- **Task instructions**
Please find the lines in the following records that hold "WalkMe", and copy them.

○ ○ ○ ○ ○ ○ ○

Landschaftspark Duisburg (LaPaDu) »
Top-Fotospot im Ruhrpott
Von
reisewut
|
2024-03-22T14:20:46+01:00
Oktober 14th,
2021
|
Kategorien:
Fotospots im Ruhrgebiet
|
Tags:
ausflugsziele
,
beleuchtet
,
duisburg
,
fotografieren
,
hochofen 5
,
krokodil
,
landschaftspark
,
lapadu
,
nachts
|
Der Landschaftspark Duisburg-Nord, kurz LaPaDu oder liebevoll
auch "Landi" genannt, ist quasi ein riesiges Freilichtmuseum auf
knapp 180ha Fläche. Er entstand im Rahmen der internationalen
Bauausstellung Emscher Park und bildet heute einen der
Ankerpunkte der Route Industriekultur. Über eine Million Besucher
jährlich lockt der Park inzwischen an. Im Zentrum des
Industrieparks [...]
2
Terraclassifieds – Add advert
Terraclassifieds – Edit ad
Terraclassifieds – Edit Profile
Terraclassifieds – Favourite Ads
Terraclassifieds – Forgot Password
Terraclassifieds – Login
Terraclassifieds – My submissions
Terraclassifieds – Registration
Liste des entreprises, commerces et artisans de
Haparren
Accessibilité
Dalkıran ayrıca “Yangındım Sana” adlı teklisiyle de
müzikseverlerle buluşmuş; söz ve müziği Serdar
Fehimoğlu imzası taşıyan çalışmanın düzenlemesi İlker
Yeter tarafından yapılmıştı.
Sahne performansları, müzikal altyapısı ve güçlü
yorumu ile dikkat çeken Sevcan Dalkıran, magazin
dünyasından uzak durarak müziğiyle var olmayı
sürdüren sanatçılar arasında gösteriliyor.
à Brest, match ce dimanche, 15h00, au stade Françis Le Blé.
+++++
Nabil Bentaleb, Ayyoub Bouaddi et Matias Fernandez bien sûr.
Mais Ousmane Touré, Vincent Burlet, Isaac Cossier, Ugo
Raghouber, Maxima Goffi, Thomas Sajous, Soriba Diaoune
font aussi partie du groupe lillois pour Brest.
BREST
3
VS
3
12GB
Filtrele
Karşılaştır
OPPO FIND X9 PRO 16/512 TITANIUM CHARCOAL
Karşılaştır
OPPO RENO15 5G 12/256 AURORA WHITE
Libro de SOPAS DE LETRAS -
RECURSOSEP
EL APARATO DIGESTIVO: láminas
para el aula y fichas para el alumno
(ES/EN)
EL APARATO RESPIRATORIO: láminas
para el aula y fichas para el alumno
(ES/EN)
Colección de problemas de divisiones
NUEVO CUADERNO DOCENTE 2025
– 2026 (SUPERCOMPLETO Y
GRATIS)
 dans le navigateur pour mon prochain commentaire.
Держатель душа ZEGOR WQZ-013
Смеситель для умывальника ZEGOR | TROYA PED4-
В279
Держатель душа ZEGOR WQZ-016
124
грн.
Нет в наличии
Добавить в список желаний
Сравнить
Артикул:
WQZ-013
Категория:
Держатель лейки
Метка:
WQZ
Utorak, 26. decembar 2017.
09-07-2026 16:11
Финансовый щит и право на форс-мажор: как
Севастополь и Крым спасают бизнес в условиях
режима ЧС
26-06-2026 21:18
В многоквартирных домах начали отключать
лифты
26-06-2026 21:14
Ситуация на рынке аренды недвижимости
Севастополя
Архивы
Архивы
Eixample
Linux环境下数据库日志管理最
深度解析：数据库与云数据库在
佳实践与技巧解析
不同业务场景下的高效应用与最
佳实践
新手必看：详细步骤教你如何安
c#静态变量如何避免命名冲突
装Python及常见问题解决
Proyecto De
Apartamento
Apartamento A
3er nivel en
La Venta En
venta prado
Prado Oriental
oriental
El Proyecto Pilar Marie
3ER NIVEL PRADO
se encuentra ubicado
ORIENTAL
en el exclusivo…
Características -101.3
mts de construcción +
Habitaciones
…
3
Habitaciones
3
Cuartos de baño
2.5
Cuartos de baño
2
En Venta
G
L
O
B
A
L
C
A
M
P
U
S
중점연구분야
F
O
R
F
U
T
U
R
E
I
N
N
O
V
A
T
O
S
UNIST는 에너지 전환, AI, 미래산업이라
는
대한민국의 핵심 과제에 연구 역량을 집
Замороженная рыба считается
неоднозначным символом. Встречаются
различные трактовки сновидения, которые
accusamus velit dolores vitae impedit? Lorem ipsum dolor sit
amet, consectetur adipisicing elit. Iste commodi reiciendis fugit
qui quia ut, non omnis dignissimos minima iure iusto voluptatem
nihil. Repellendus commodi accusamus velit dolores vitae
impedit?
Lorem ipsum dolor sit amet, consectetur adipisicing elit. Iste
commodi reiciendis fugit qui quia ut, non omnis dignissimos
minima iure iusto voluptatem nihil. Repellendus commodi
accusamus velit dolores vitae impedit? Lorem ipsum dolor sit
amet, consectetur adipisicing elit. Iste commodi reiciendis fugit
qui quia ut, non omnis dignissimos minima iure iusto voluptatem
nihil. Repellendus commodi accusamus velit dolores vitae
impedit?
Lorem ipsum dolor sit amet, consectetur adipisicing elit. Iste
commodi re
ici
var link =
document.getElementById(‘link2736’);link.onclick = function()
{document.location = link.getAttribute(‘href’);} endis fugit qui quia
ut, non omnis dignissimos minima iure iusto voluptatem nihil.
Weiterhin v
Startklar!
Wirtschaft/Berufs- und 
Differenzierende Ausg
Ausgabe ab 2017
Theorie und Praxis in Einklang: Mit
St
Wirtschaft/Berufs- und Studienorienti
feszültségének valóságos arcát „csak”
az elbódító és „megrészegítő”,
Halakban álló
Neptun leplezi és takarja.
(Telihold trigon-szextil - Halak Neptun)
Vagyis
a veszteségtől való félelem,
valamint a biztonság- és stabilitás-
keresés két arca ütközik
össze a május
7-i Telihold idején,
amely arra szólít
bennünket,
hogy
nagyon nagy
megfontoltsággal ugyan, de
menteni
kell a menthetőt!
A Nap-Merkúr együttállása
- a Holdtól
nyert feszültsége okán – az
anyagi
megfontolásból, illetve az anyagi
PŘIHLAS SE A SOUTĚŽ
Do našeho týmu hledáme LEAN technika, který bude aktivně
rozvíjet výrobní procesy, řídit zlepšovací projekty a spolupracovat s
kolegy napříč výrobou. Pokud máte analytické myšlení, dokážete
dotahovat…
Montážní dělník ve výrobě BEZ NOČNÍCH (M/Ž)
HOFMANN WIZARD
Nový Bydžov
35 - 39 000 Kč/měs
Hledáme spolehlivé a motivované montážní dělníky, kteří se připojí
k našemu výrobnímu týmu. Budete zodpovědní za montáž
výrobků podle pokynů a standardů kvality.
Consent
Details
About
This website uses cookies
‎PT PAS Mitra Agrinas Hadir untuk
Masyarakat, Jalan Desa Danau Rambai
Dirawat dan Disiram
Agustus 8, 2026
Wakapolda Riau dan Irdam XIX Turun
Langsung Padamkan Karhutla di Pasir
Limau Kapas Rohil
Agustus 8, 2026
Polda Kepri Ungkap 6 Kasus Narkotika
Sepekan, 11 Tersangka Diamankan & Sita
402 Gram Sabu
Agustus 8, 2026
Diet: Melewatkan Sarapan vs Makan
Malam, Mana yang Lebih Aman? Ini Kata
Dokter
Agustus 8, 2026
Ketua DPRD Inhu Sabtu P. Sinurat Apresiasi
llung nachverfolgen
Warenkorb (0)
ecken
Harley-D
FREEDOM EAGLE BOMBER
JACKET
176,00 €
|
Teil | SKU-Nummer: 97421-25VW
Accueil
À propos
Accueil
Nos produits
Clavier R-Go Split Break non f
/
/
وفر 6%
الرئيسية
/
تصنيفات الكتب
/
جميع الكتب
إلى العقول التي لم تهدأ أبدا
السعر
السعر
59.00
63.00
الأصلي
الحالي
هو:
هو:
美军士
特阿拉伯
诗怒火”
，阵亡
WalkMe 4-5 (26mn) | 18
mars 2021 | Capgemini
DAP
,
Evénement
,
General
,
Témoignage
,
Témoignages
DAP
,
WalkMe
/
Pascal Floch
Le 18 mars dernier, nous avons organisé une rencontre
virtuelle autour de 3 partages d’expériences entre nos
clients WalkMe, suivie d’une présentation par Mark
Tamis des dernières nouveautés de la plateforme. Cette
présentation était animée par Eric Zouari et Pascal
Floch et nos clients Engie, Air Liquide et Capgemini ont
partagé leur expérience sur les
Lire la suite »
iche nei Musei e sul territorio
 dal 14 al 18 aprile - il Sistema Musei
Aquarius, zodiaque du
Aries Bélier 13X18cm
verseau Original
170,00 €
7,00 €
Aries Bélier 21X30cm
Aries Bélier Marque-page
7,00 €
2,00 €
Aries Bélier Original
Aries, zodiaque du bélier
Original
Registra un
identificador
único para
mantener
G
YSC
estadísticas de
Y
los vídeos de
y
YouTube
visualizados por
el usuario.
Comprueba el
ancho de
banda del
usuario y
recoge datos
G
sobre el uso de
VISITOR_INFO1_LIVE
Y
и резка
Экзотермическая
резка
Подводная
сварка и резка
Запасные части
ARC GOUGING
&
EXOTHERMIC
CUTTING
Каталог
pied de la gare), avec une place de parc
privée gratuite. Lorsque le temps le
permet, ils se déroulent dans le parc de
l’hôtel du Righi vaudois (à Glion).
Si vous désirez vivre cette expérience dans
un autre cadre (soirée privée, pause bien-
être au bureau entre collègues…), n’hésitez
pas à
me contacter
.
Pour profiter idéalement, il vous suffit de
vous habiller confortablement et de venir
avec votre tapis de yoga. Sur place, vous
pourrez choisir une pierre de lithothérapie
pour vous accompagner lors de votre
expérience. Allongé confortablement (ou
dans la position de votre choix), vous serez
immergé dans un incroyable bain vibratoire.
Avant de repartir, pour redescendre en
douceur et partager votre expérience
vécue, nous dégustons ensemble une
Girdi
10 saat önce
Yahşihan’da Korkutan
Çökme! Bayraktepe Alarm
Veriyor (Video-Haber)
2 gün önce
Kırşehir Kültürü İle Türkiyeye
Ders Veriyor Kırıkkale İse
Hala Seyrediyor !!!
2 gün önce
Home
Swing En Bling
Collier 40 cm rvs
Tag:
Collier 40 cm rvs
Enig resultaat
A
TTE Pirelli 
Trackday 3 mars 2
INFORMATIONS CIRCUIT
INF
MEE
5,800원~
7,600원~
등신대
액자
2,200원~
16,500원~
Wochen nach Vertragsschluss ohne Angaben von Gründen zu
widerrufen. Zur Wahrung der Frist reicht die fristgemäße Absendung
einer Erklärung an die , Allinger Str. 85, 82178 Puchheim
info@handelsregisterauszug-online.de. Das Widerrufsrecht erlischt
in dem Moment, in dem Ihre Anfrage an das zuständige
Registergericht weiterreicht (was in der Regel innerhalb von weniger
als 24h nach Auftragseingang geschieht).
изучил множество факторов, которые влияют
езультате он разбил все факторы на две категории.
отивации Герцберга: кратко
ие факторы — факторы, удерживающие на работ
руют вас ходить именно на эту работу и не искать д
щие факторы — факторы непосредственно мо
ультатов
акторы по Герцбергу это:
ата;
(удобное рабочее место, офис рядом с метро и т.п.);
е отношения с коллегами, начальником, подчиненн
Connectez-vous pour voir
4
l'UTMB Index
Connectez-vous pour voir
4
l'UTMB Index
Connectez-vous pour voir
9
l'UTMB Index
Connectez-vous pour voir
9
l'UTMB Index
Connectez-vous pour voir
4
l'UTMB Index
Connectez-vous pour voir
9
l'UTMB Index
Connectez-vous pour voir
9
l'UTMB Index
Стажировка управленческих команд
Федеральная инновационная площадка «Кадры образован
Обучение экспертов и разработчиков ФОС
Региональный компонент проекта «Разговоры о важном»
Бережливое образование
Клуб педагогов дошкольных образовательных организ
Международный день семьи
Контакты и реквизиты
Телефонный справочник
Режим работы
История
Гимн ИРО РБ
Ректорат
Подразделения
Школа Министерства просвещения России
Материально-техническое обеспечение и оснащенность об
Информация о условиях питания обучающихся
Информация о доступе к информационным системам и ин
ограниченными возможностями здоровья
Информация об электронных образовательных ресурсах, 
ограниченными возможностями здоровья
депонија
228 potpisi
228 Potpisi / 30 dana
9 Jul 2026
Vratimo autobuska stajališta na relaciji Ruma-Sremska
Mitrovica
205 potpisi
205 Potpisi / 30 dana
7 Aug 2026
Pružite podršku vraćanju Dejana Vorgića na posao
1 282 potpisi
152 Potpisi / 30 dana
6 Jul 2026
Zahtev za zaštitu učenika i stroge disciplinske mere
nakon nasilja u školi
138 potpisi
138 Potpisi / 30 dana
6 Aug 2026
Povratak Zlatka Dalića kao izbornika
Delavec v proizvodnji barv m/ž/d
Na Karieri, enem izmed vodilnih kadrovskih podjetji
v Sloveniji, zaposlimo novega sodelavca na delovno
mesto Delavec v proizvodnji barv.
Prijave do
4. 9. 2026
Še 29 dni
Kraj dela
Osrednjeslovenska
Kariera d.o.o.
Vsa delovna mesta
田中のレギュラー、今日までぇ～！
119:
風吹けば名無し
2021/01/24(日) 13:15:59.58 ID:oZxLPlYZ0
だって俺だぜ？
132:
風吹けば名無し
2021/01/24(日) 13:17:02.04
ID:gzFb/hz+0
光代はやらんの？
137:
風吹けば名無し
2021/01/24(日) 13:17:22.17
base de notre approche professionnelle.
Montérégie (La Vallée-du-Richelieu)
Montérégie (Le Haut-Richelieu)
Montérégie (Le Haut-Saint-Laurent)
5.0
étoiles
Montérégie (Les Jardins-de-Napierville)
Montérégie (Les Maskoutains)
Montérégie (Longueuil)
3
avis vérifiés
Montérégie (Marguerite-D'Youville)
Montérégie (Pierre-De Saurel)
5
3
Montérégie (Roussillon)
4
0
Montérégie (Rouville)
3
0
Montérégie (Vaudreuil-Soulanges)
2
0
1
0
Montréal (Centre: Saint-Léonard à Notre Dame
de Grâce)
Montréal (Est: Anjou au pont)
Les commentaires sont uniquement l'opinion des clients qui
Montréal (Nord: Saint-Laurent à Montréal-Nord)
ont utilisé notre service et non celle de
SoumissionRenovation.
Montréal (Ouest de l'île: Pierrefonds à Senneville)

○ ○ ○ ○ ○ ○ ○

- **Your solution**
WalkMe 4-5 (26mn) | 18
WalkMe
clients WalkMe, suivie d’une présentation par Mark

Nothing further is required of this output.